La filosofia della moda di Gucci, come quasi tutto nell'universo Gucci, è stata stravolta negli ultimi 12 mesi, dalla nomina del direttore creativo Alessandro Michele. Basta al sexy, ai postumi della sbornia degli anni gloriosi di Tom Ford. Gli abiti di Gucci hanno un aspetto diverso, quindi anche il pensiero dietro di loro deve essere diverso. Gucci oggi fa seriamente riferimento a filosofi come il teorico marxista Walter Benjamin, con riferimenti incrociati come un saggio ben congegnato. Nel backstage, Alessandro Michele ha tirato un giubbotto Aertex, con un ritratto di Snoopy. "Sai", rifletté, "Snoopy è come un filosofo". Stava sorridendo.

La filosofia di Gucci oggi si colloca da qualche parte tra Walter Benjamin e Snoopy, tra cultura alta e bassa. Che tu pensi con la testa e non con l'inguine è abbastanza per un cambiamento dal Gucci di un tempo, che era sexy e anni '70, e raramente qualcos'altro. Benjamin ha ipotizzato alla conclusione che la storia sia scritta dai vincitori, che è la chiave, credo, per capire cosa sta attraversando Gucci in questo momento. Per un po' abbiamo visto solo il Gucci vittorioso di Ford; poi di Frida Giannini. Ora, Michele. La storia si ripete, ma anche un po' riscritta.

Quello che ha fatto la collezione Gucci da uomo Autunno 2016 è stato ricostruire il terreno che Michele ha coperto nell'ultimo anno. Si è evoluto, un po', ma si trattava di riaffermare la nuova direzione creativa della maison. Che, se siamo onesti, non è così nuovo. È solo una nuova modifica di uno script esistente. È nuovo nel senso che la moda lo è spesso: far rivivere un momento che contrasta con quello che lo ha immediatamente preceduto. Baudrillard una volta lo ha citato come un dinamismo di fusione e riciclaggio. Non è stato ancora citato da Gucci.

Quello che è stato citato sono gli anni '70. "Gli anni '70 sono l'immagine più potente, per me, per il marchio", ha affermato Michele. "Il marchio ha un'anima e la sua anima è davvero quel tipo di momento degli anni '70". Stranamente, l'ha poi chiamato "jet-set", che è l'ultima cosa a cui pensi quando vedi le sete e i broccati inzaccherati di Michele, anche se gli abiti volutamente piegati sembrano un po' come se qualcuno ci avesse dormito sugli occhi rossi.

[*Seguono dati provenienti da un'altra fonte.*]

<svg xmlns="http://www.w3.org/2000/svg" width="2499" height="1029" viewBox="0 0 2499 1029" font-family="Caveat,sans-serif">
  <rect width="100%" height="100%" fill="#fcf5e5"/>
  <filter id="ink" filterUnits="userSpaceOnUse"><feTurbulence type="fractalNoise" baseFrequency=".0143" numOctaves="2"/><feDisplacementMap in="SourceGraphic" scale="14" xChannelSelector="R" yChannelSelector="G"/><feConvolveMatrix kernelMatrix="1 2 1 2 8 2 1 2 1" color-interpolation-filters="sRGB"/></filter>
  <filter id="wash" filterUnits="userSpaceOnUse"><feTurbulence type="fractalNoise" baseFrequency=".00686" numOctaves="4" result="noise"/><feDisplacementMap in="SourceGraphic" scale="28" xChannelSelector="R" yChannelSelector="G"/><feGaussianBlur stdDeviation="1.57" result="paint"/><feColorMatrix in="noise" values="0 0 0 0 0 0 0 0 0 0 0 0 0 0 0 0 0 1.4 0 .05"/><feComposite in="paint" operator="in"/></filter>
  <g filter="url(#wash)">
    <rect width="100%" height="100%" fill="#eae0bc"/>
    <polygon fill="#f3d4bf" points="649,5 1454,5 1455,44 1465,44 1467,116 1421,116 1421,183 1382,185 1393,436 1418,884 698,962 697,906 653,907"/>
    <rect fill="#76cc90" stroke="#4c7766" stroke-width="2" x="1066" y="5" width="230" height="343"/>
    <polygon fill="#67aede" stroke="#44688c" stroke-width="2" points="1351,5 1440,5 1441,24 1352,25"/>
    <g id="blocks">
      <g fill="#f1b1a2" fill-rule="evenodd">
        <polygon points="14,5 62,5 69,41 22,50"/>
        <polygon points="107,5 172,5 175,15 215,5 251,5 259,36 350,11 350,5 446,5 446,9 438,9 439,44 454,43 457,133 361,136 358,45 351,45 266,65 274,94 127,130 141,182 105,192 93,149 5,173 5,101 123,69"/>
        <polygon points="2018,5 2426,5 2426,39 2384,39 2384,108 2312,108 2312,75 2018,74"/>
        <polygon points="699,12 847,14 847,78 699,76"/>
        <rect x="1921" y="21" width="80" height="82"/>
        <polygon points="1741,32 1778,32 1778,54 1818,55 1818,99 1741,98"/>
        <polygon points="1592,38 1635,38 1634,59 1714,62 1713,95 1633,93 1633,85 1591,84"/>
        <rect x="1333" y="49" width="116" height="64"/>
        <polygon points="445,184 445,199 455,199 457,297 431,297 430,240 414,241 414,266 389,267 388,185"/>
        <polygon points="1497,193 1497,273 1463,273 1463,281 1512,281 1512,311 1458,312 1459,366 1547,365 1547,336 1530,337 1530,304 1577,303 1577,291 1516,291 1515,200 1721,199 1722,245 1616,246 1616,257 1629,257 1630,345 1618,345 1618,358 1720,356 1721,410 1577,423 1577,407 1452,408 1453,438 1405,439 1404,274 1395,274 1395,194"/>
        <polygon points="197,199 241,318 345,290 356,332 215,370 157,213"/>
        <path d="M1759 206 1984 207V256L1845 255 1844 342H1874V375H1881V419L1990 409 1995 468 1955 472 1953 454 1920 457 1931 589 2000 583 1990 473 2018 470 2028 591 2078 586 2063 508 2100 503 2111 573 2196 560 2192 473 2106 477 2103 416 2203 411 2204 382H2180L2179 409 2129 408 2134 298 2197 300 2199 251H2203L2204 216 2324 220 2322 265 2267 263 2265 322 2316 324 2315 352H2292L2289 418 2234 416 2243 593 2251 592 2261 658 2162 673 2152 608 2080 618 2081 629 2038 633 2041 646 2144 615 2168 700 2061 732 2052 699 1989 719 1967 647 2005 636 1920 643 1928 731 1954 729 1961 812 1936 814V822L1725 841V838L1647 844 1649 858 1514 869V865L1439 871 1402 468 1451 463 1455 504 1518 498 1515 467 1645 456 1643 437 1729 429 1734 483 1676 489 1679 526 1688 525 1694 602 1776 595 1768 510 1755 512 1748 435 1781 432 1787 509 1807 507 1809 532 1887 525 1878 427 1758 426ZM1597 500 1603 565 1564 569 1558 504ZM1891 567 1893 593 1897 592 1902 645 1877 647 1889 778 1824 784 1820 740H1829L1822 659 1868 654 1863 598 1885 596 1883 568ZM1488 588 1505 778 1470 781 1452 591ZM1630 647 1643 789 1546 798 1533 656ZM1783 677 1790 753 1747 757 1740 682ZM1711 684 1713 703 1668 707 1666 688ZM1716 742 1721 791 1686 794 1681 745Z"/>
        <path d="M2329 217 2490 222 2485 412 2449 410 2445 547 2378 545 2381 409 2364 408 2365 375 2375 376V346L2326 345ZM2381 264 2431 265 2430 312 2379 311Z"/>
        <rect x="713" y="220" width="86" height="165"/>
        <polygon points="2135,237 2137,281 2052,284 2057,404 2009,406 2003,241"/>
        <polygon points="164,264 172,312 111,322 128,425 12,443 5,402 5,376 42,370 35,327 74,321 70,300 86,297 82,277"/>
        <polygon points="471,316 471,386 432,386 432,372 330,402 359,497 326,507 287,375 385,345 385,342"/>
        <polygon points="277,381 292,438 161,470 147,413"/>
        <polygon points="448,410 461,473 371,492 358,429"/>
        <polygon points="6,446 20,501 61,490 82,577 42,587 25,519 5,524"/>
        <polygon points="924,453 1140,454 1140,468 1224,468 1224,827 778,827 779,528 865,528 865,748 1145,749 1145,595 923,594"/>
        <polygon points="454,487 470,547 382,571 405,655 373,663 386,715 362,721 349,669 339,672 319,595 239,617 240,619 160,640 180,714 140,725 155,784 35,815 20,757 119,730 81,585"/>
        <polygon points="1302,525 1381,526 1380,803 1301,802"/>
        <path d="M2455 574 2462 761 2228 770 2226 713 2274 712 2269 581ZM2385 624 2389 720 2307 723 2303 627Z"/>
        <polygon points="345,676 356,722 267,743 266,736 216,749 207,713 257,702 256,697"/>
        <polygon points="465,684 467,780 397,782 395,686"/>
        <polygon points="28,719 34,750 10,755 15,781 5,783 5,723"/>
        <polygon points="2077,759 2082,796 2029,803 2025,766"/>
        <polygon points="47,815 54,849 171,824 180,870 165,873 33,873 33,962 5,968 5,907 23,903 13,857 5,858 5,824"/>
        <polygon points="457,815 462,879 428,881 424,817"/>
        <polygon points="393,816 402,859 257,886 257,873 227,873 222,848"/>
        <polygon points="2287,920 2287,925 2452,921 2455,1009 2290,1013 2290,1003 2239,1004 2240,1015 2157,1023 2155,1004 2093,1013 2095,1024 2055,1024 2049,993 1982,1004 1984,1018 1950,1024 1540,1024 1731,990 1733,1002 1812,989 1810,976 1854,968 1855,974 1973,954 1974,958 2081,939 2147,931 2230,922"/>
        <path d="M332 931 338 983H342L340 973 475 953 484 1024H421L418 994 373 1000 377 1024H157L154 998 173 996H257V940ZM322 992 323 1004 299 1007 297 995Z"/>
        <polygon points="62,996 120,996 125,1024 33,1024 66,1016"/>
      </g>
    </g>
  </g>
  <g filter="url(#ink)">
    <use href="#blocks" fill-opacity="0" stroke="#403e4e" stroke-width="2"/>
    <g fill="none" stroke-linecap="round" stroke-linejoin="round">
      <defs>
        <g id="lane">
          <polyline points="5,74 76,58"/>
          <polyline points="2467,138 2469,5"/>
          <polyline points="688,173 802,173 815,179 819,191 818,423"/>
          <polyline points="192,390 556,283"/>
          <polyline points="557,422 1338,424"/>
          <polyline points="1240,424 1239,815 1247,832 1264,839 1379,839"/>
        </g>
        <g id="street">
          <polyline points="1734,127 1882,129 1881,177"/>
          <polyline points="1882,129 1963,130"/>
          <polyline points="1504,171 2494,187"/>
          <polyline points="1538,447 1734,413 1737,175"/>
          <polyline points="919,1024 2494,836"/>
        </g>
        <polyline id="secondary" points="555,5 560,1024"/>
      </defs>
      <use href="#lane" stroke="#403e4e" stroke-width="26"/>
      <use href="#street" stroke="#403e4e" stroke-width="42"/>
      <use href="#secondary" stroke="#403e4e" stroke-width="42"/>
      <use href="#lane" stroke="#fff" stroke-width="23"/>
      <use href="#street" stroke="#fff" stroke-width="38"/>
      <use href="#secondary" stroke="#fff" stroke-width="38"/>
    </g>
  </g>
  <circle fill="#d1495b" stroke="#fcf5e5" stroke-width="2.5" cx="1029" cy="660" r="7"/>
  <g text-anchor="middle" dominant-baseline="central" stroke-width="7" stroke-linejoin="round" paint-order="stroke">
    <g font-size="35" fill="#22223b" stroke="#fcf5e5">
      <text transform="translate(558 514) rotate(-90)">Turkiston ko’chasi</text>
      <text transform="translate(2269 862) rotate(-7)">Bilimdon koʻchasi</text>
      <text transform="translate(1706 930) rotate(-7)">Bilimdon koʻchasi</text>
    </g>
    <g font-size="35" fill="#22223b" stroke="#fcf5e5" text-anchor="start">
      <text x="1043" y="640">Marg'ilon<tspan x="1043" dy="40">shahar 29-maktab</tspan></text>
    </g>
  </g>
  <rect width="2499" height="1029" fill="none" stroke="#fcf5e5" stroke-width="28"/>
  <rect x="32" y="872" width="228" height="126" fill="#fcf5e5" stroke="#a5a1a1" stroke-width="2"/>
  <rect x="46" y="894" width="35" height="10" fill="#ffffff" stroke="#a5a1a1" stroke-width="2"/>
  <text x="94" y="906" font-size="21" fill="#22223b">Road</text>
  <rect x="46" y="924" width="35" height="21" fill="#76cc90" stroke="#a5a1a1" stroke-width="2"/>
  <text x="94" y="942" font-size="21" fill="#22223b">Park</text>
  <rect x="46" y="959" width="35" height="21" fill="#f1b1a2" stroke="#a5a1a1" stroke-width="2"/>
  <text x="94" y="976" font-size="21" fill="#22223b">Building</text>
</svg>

Sono, ovviamente, solo un frammento di queste complesse e complicate collezioni Gucci, mostrate insieme a maglieria lurex, completi in pelle di serpente, tacchi incastonati di perle e occhiali da sole tempestati di cristalli. Un sovraccarico di decorazioni che ti manda a scarabocchiare per registrare tutto. Nessuno lo indosserà, almeno non in quella travolgente interezza. Ma tutti possono impegnarsi e relazionarsi con esso. Queste collezioni sono progettate per essere separate dai consumatori, le sfilate di moda come una proposta accattivante di pezzi piuttosto che un'estetica dittatoriale e identikit. Non c'è niente di sbagliato in quest'ultimo, ovviamente. Ma poi, non c'è niente di sbagliato nell'approccio di Gucci. È semplicemente diverso. Una filosofia diversa, un nuovo modo di vedere le cose.

È, tuttavia, terribilmente Gucci, e straordinariamente italiano. “Un piccolo Schiaparelli,” mormorò Michele, tastando un occhio di cristallo ricamato su un pezzo. “Pensavo a Walter Albini”, disse di un altro. Nemmeno i designer italiani che vengono subito in mente. "C'è uno stereotipo della moda italiana, di case come Gucci", ha detto Michele pensieroso. “Abbiamo più di quanto la gente pensi. Ho un sacco di cose in mente dall'archivio, ma non voglio essere prigioniero dell'archivio. È sempre l'"idea" che ho dell'archivio. . .” L'idea della memoria, piuttosto che l'attualità della storia. E Gucci in questi giorni non ha muri: misto di genere, senza stagione, formale e casual. Si tratta di una libertà. E questo è, credo, il motivo per cui così tante persone lo trovano rinvigorente e forse ignorano il fatto che, come capi individuali, Michele non offre invenzione ma reinvenzione, revival e rimaneggiamento.

“Prendilo, fallo tuo” disse Michele. Stava parlando con me, dei vestiti. Avrebbe potuto parlare da solo, di Gucci.